::: TRECHO DADO

Sexta, 22 Novembro 2024

Marcelo Zero é sociólogo e especialista em Relações Internacionais

Em toda negociação comercial, os países participantes têm interesses ofensivos, normalmente vinculados aos seus setores produtivos mais competitivos, e interesses defensivos, relacionados aos seus setores econômicos mais frágeis e que precisam de proteção para se desenvolver. A partir da definição desses interesses, monta-se a estratégia de negociação, que usualmente procura maximizar os ganhos dos interesses ofensivos, minimizando, ao mesmo tempo, as perdas em seus interesses defensivos.

No caso específico das negociações Mercosul-União Europeia, os interesses ofensivos do bloco econômico europeu estão concentrados em produtos industrializados (conhecidos, no jargão da OMC, por NAMA-non agricultural market acess), serviços (especialmente serviços tecnologicamente mais sofisticados, como telecomunicações, serviços financeiros, serviços de transporte-navegação de cabotagem, serviços ambientais e de consultoria etc.), propriedade intelectual (com vistas a impor regras mais rígidas do que as já acordadas na OMC- o chamado TRIPS plus), compras governamentais (com o intuito de abrir esse importante mercado para as empresas europeias) e investimentos (com o objetivo de proteger investimentos europeus no Mercosul mediante regras que criam privilégios para o investidor).

No que tange aos interesses defensivos da UE, eles estão concentrados essencialmente em agricultura. A União Europeia, pressionada principalmente pela França, quer preservar, sem mudanças significativas, a sua política agrícola e de segurança alimentar, baseada não apenas em barreiras aduaneiras e não-aduaneiras às importações, mas também numa montanha de subsídios à agricultura que tornam os produtos agrícolas europeus artificialmente competitivos. Somente a Política Agrícola Comum (PAC) disponibiliza, todos os anos, cerca de 60 bilhões de euros para os agricultores europeus, em subsídios diretos, consumindo 40% do orçamento comunitário. Isso sem falar dos apoios indiretos, como o crédito facilitado, e os subsídios concedidos em âmbito nacional.

A UE também tem interesses defensivos em matéria sanitária e fitossanitária (de modo a poder manter barreiras técnicas a produtos agrícolas) e antidumping (de forma a impor barreiras contra produtos industrializados com preços muito baixos).

::::::
::: MATERIAL FORNECIDO

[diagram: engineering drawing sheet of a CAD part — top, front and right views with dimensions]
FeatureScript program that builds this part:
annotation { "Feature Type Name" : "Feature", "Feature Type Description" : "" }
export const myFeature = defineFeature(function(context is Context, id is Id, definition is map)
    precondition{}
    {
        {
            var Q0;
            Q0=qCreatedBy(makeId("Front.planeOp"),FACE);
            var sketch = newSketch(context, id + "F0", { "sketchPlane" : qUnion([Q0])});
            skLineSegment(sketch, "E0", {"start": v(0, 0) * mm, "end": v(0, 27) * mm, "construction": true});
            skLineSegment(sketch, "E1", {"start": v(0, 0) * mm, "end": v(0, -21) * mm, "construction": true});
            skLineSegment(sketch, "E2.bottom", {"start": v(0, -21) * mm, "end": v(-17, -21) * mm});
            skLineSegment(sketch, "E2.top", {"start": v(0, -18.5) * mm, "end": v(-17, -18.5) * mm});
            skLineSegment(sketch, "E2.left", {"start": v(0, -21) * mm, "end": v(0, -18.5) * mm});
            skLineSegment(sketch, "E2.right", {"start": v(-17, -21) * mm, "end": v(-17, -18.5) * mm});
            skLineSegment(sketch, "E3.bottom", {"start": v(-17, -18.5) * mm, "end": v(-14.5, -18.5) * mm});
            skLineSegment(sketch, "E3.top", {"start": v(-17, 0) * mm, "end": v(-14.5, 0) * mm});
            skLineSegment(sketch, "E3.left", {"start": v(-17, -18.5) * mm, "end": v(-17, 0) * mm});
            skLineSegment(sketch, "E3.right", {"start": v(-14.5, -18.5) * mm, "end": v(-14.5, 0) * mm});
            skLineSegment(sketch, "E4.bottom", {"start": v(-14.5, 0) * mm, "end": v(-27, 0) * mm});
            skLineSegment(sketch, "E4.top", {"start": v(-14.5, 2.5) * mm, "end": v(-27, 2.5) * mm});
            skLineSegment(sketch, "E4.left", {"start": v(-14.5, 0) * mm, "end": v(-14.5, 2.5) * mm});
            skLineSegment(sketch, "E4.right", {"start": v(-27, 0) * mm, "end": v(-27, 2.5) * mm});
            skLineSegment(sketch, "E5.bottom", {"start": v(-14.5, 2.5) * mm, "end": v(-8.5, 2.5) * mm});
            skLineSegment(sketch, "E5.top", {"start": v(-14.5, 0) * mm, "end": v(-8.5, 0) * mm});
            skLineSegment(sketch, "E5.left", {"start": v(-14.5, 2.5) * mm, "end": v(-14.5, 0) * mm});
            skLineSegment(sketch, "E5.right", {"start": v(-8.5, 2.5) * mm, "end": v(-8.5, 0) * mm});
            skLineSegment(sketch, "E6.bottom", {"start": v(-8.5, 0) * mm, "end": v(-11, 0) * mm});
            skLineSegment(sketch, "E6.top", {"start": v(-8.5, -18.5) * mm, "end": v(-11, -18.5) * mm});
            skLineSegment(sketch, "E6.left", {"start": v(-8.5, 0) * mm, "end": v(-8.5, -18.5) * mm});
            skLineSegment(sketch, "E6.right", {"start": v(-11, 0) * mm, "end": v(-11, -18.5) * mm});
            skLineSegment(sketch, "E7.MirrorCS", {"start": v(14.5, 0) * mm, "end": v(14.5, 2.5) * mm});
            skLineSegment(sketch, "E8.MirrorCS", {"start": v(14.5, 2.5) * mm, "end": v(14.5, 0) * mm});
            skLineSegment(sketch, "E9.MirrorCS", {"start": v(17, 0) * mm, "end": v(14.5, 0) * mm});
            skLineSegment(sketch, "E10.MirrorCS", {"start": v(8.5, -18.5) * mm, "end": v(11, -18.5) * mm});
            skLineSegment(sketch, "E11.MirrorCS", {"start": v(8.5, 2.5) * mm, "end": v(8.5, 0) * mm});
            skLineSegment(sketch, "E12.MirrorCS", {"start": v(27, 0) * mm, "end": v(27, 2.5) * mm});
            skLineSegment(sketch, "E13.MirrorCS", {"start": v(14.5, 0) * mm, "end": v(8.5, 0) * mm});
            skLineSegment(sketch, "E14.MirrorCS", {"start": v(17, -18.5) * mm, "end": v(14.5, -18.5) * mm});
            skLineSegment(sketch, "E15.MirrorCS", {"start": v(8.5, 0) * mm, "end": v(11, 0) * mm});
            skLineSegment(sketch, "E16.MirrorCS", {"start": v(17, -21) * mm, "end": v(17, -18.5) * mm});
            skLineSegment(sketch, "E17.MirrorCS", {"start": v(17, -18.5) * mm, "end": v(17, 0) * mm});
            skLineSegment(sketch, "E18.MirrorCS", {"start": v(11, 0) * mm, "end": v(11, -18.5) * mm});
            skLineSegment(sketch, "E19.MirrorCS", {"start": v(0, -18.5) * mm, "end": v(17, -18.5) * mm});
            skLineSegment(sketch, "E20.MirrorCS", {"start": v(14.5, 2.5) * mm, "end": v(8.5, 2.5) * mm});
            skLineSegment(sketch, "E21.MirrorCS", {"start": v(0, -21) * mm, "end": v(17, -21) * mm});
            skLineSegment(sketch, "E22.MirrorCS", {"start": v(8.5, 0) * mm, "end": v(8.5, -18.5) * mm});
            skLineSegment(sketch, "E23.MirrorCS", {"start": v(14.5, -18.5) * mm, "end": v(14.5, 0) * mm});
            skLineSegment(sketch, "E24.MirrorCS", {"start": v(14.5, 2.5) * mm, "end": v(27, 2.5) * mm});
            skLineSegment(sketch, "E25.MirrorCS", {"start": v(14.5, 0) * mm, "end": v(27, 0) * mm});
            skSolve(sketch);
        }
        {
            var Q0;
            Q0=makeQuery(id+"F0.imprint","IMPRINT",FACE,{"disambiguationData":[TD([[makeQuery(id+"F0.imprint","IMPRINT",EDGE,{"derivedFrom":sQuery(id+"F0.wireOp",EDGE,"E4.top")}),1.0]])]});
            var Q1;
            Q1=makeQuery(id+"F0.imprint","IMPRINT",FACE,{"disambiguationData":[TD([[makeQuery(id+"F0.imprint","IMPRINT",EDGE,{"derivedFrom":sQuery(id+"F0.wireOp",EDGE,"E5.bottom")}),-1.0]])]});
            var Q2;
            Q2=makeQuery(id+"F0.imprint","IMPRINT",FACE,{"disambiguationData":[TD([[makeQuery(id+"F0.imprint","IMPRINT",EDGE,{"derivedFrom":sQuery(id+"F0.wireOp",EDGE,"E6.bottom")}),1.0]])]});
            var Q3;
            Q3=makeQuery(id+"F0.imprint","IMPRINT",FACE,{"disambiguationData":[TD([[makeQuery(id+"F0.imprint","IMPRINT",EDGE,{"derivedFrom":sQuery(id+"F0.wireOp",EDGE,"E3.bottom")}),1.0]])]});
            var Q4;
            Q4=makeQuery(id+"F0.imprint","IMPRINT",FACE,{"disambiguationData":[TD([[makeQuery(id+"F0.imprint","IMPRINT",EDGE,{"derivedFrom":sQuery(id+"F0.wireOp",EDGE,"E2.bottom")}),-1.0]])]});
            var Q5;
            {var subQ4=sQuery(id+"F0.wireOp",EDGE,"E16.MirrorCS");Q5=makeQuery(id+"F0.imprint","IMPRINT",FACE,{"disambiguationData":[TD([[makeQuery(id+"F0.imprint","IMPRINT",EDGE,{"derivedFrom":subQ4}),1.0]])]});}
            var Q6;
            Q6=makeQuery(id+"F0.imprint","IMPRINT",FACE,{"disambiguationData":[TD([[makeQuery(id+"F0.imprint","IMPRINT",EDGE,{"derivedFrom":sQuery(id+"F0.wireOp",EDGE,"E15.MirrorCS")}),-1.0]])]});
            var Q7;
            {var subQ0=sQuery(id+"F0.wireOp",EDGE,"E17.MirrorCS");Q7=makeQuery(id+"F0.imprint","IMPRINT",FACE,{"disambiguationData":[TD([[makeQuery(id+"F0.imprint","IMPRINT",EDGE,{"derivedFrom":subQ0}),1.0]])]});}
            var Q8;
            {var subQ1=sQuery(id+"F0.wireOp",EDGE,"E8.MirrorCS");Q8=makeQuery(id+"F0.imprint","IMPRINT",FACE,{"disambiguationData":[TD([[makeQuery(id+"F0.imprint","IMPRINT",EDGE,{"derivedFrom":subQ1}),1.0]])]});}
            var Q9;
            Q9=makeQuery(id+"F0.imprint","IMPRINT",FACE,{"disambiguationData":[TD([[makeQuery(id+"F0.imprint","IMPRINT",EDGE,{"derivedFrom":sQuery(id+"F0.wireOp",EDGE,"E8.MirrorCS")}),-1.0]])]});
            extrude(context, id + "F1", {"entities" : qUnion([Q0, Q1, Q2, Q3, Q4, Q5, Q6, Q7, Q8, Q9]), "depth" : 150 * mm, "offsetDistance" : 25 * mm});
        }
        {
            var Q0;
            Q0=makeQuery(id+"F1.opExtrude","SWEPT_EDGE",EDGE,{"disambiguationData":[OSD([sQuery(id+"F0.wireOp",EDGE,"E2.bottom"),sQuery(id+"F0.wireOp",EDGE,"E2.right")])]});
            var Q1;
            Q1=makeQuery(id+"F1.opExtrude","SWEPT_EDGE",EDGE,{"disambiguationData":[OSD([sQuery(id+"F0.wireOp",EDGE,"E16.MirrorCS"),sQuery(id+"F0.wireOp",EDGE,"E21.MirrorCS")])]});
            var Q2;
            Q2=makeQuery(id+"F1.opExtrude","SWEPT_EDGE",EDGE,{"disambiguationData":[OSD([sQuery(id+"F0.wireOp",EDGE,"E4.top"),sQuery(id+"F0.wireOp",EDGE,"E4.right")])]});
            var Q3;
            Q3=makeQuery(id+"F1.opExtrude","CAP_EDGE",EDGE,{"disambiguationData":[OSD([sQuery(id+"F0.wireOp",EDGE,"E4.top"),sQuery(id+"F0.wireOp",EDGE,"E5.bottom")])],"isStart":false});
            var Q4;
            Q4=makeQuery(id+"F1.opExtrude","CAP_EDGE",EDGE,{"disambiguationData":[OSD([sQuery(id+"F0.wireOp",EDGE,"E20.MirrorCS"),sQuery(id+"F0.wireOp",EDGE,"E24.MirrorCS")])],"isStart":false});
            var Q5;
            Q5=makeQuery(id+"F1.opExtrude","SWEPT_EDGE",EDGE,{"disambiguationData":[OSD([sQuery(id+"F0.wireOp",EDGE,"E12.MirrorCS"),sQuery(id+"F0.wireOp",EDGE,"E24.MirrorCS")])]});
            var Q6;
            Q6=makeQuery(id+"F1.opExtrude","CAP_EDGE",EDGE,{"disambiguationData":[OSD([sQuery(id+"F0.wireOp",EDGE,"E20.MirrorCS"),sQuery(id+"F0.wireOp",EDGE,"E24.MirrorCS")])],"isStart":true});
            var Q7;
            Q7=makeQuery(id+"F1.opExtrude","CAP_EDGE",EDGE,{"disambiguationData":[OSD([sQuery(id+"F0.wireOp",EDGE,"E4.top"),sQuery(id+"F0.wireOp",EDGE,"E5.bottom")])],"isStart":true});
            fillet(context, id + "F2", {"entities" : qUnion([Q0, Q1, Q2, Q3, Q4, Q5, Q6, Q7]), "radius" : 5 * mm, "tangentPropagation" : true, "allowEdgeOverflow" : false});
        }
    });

::::::

INSTRUÇÃO DADA 1 ▸
Pode reescrever o trecho do texto sobre as negociações Mercosul-União Europeia que se inicia nas palavras "Marcelo Zero é sociólogo" e termina em "seus interesses defensivos.", substituindo "estratégia de negociação" por "tática de negociação"?
INSTRUÇÃO DADA 2 ▸
Retome o texto sobre as negociações Mercosul-União Europeia a partir do ponto em que ele para.

RESPOSTA ESCRITA 1 ▸
Marcelo Zero é sociólogo e especialista em Relações Internacionais

Em toda negociação comercial, os países participantes têm interesses ofensivos, normalmente vinculados aos seus setores produtivos mais competitivos, e interesses defensivos, relacionados aos seus setores econômicos mais frágeis e que precisam de proteção para se desenvolver. A partir da definição desses interesses, monta-se a tática de negociação, que usualmente procura maximizar os ganhos dos interesses ofensivos, minimizando, ao mesmo tempo, as perdas em seus interesses defensivos.

RESPOSTA ESCRITA 2 ▸
O Mercosul, sob a liderança do Brasil, tem, por sua vez, interesses ofensivos claros em agricultura, já que seus membros são muito competitivos nessa área, em certos setores de serviços (no chamado modo 4-transfronteiriço-, que são os serviços prestados com exportação de mão de obra) em alguns produtos industrializados (aço, alimentos processados, etanol, têxteis, aviões, etc.), em antidumping (queremos regras mais claras e rigorosas para a sua aplicação) e medidas sanitárias e fitossanitárias (idem).

Em relação aos interesses defensivos do Mercosul eles estão concentrados em setores estratégicos dos serviços (serviços financeiros, por exemplo, essenciais para não aprofundar a vulnerabilidade da economia), certos setores industriais (informática, automóveis, química e petroquímica etc.), propriedade intelectual (de modo a não prejudicar o nosso desenvolvimento tecnológico e a não comprometer certas políticas públicas, como a do combate à AIDS, por exemplo), compras governamentais (já que elas são importantes para estimular a produção nacional- no caso das compras da União -, regional- no caso das compras dos estados-, e local- no caso das compras municipais) e investimentos (para não criar privilégios para o investidor estrangeiro e comprometer políticas de desenvolvimento).

As negociações Mercosul-UE começaram oficialmente em 1999, mas até agora não foi possível se chegar a um acordo abrangente e significativo. Elas ficaram paralisadas entre 2004 e 2010, uma vez que a distância entre as propostas era muito grande. Entretanto, em 2010 elas foram oficialmente retomadas por pressão da União Europeia, a qual, na época, estava sendo muito afetada pela recessão e buscava compensar a diminuição de seu mercado interno com o aumento de suas exportações.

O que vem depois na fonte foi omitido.